TASK REQUIREMENTS>
In the entries that follow, find the line containing "right elbow: (276, 426)"; from there, copy every line exactly through the line containing "right back paw: (393, 471)".

[DATA FOR REVIEW Boundary: Start]

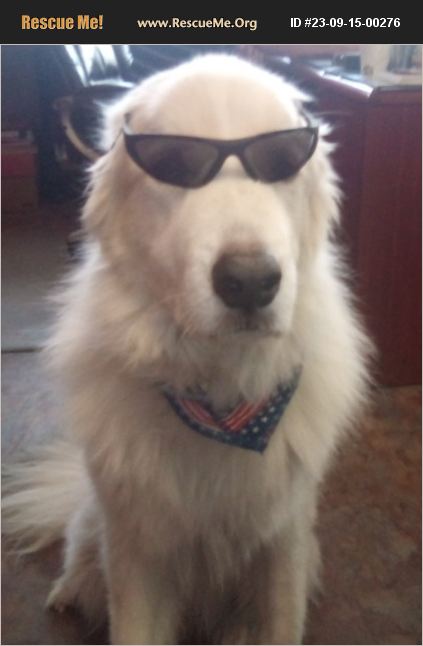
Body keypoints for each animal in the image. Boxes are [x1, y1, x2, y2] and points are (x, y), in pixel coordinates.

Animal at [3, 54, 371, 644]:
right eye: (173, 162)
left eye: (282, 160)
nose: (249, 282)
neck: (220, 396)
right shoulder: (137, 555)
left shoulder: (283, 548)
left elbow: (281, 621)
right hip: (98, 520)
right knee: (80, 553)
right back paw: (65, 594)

[DATA FOR REVIEW Boundary: End]
[DATA FOR REVIEW Boundary: Start]

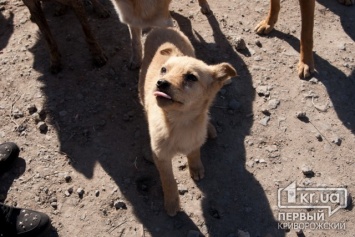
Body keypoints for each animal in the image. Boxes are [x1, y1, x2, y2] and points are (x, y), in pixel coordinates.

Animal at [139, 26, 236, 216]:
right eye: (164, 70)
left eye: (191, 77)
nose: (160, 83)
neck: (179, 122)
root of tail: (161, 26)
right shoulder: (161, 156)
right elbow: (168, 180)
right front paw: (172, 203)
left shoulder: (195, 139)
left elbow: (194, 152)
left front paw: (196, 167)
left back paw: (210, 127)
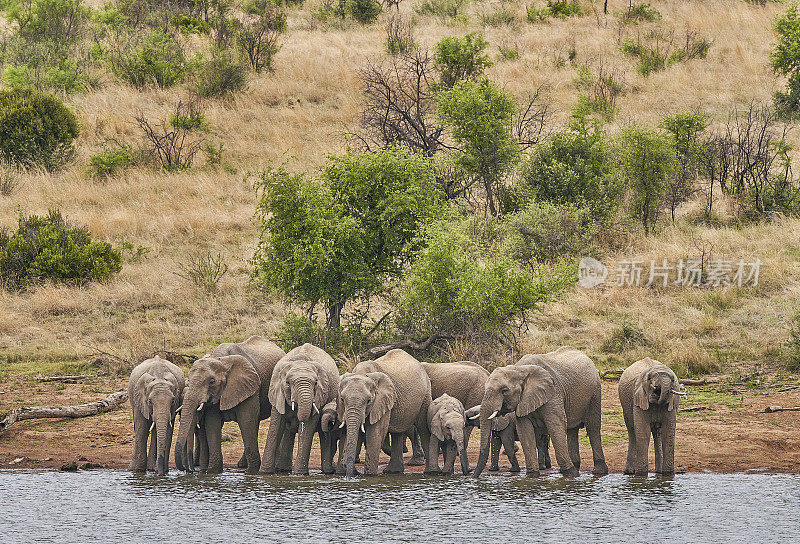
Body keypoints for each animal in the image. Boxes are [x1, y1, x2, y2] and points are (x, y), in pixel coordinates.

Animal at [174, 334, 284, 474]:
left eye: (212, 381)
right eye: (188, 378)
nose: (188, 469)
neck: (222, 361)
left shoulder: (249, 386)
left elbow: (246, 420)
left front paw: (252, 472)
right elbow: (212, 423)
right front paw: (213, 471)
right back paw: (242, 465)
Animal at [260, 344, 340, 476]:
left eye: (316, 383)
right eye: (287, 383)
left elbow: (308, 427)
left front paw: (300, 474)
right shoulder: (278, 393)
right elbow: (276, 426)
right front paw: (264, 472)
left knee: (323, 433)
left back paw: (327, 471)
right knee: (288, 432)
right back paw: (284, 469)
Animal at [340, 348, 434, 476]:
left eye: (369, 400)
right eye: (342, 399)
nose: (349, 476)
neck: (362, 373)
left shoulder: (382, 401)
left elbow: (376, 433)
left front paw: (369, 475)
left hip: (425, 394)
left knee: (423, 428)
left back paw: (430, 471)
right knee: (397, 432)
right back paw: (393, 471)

[DATA FOR REVIEW Boundary: End]

ANSWER BELOW>
right elbow: (276, 426)
right front paw: (264, 472)
left knee: (323, 433)
left back paw: (327, 471)
right knee: (288, 432)
right back paw: (284, 469)
Animal at [340, 348, 434, 476]:
left eye: (369, 400)
right eye: (342, 399)
nose: (349, 476)
neck: (362, 373)
left shoulder: (382, 401)
left elbow: (376, 433)
left front paw: (369, 475)
left hip: (425, 394)
left knee: (423, 428)
left back paw: (430, 471)
right knee: (397, 432)
right back paw: (393, 471)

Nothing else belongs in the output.